I debated putting this in the Library forum, but didn't want to discourage the discussing of Gould, his thought and similar work beyond simply this book.

Gould was one of the leading paleontologists to help develop and further the evolutionary theory of punctuated equilibrium, which is, simplistically put, the concept of so-called "evolution" happening in random, sudden, unexpected and possibly radical "spurts" if you will, rather than a gradual, predictable trend.

_Full House_ is essentially a presentation and treatment of that on a popular level, and I actually first read it in sixth grade in an advanced science class. Somehow, in a witty and fascinating manner, he certainly manages to make the book and many of its surrounding and tangent themes very interesting and in fact educating, even if one completely rejects all evolutionary theory with regard to creation (like myself). I mean, who else could intelligently relate baseball phenomena to those things?

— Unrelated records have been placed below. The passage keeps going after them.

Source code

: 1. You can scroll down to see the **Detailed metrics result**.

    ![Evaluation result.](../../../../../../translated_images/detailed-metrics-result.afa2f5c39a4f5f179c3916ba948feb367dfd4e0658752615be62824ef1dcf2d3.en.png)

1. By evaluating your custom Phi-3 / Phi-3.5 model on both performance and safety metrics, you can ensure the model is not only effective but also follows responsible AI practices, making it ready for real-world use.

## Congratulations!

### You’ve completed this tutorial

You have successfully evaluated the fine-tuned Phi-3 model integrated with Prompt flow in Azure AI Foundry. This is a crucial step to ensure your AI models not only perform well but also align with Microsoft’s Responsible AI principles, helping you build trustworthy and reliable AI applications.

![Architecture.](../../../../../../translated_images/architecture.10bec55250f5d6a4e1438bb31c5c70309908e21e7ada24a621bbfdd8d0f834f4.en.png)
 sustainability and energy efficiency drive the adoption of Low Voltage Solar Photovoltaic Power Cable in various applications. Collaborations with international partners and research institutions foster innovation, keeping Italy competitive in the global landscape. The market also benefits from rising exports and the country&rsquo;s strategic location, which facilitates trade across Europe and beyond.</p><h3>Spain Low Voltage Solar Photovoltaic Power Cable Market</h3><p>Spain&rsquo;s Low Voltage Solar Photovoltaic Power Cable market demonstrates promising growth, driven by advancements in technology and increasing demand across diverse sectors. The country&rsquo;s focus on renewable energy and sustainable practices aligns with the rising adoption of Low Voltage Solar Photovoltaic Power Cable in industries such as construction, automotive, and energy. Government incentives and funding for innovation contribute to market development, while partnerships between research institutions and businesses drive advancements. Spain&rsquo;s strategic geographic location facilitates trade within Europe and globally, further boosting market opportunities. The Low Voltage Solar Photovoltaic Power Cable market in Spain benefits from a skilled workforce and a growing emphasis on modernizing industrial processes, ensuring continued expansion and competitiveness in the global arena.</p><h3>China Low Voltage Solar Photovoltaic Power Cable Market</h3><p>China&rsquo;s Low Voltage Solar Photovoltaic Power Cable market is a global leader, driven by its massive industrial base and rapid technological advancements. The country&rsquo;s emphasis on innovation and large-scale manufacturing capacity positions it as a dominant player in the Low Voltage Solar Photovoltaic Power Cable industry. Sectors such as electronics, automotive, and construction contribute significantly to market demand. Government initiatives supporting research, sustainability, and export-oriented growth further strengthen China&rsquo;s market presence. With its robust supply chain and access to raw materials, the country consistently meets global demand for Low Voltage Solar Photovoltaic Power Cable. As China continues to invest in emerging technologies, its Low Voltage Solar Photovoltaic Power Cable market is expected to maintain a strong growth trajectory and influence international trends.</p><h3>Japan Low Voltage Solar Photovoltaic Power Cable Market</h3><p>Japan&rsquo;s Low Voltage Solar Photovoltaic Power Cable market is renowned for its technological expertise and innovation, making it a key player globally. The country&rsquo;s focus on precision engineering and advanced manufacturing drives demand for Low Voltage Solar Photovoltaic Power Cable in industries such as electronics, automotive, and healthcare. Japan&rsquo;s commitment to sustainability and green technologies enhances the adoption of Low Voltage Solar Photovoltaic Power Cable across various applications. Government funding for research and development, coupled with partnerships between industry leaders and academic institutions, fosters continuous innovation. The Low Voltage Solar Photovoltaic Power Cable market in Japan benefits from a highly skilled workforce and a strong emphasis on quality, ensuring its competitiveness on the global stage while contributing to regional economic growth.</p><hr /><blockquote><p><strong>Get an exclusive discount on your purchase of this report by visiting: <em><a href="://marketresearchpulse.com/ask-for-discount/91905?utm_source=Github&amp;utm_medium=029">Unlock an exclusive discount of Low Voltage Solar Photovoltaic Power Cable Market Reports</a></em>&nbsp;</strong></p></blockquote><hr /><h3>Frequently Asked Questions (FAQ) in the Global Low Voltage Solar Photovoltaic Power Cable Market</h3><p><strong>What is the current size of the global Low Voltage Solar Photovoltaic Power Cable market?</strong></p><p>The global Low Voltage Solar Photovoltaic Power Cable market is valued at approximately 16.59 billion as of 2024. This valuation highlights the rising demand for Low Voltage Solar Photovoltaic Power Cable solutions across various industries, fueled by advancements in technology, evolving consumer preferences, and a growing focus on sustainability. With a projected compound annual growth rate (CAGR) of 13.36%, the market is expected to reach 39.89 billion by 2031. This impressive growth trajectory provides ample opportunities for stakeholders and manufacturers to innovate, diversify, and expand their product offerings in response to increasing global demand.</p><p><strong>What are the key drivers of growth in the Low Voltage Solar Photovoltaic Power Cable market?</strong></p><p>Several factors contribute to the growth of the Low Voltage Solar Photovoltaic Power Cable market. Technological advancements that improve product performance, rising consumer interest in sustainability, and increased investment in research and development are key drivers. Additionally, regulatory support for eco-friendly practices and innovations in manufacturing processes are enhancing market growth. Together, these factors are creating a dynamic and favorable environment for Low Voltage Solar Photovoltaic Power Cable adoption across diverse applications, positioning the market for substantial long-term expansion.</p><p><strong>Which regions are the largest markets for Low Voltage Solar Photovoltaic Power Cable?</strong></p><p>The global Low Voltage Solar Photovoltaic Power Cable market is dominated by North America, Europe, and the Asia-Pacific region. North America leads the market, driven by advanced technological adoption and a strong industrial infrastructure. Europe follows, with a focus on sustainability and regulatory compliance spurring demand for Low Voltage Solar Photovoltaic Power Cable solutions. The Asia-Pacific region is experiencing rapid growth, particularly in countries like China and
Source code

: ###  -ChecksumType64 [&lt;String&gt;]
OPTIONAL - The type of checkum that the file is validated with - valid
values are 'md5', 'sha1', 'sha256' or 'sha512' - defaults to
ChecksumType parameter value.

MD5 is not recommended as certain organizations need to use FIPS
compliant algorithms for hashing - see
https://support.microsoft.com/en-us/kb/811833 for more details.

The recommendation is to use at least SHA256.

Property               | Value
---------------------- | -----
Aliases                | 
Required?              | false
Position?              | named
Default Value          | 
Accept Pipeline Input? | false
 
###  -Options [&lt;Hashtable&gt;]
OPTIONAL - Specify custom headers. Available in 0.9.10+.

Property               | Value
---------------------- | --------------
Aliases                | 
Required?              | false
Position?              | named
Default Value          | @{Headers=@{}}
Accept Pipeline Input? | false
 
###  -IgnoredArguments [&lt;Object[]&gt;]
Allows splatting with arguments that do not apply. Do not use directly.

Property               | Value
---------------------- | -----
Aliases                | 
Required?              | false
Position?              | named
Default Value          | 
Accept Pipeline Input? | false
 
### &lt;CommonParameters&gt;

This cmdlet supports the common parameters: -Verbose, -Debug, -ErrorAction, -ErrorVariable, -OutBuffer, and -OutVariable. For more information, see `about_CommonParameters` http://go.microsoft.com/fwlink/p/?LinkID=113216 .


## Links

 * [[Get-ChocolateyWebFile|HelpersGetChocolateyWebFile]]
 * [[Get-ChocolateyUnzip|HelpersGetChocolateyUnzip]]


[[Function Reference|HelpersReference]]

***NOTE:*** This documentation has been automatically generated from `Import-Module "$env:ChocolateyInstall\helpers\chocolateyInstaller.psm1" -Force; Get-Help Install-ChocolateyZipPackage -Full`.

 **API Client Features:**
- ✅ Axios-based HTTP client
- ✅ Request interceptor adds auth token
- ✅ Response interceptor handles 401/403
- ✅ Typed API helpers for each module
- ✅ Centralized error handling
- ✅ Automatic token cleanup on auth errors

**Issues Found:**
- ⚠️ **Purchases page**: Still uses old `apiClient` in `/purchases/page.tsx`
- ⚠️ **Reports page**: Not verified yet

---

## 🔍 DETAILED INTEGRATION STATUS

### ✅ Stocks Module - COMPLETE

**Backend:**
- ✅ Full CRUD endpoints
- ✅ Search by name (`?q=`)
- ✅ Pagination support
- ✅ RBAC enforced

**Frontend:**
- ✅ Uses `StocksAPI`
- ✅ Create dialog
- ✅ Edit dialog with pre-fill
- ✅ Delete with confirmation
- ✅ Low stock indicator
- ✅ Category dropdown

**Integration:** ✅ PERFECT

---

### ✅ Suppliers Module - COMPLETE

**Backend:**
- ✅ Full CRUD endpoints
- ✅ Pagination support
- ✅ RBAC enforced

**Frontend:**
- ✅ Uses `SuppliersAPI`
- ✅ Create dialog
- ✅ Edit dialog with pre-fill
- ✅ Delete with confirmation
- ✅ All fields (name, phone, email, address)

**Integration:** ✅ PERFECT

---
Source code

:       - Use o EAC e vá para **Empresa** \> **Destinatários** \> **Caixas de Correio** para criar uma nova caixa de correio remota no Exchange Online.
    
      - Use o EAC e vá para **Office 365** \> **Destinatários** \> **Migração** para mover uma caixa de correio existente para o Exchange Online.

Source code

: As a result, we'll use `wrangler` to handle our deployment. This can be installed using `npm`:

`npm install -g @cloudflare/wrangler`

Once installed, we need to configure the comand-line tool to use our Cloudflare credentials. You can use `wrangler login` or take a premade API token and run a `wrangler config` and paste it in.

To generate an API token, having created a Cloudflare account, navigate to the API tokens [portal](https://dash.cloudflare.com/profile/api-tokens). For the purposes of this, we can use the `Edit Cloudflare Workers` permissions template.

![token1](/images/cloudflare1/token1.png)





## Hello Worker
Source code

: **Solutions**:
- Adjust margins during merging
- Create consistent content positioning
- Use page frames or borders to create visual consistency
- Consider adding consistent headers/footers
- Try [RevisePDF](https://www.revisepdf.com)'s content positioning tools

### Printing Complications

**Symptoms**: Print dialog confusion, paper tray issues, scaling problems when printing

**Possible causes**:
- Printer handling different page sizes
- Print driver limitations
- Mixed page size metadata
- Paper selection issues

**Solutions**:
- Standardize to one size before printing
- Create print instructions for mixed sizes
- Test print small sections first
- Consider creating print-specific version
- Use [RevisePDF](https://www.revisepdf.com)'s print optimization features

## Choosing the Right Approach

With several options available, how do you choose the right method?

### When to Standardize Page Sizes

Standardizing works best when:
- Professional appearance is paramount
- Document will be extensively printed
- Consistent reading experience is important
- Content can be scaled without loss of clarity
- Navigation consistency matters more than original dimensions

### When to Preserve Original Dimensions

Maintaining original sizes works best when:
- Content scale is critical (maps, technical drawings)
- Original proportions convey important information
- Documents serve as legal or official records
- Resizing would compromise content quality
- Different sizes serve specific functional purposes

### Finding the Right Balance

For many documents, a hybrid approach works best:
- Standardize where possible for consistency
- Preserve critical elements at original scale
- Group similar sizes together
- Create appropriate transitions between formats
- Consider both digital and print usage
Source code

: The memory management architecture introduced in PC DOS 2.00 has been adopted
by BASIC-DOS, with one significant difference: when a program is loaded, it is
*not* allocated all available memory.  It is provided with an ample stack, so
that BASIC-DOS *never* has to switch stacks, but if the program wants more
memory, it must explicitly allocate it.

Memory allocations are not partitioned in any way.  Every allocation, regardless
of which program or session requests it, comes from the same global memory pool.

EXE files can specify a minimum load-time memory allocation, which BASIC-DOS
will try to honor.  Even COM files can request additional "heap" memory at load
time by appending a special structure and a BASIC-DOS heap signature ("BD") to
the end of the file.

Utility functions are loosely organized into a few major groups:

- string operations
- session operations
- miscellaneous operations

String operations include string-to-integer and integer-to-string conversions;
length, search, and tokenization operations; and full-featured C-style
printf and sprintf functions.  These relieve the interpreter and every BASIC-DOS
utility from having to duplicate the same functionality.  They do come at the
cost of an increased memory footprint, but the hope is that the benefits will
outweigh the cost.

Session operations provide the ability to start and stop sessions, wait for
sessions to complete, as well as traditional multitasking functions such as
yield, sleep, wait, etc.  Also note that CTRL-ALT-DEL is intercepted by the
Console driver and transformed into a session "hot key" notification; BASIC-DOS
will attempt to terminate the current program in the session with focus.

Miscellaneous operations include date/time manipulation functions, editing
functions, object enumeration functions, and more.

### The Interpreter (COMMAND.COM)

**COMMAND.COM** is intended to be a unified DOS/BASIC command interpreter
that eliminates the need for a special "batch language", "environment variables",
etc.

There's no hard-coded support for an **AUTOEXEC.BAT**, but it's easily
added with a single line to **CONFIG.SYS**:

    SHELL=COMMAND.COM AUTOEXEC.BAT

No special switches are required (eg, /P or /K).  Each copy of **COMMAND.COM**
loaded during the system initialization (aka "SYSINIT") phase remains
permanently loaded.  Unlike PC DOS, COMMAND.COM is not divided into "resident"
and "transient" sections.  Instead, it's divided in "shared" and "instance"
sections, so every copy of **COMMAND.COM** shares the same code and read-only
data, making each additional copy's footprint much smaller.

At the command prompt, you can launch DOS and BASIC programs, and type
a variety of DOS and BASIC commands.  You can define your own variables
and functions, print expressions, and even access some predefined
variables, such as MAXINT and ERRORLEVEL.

Is anyone else familiar with Gould in general? Has anyone else read this or any of his work, or even that of his colleages?


----------



## Scott (Mar 8, 2006)

I first encountered Gould in college. I was a non-Christian taking a class on the Evolution and Creation Controversy. At the time I did not even know it was a controversy - I just took the class b/c I needed the credit and it was at a good time! I entered the class as an avowed evolutionist (in fact, I was also a social Darwinist) and the class was taught by an evolutionist paleontologist. I came out thinking special creation had the better answers.

What struck me was how different Gould's puncutated equilibrium was to the Darwinian gradualism I learned in high school. The vast number of changes of a vast number of species at the same time really (the so-called Cambrian Explosion) contradicted Darwiniam gradualism. It left me thinking that it was a rationalization more than anything else. And I favored evolution, as it was part of the foundation of my secular moral philosophy (social Darwinism). 

I have not read the book, but would be interested in a review if you care to write one.

Scott

[Edited on 3-8-2006 by Scott]


----------



## py3ak (Mar 8, 2006)

Scott Adams, of Dilbert fame, puts forward a similar idea in his free e-book (available at dilbert.com), called "God's Debris". I read it the other day, and rather enjoyed it. It is not as profound as he thinks it is, but I suppose if it is the only book you've ever read I can understand the people who wrote to him and said: "This is the best book I've ever read". Or if it was the only book you'd ever read apart from the Babysitter's Club.


----------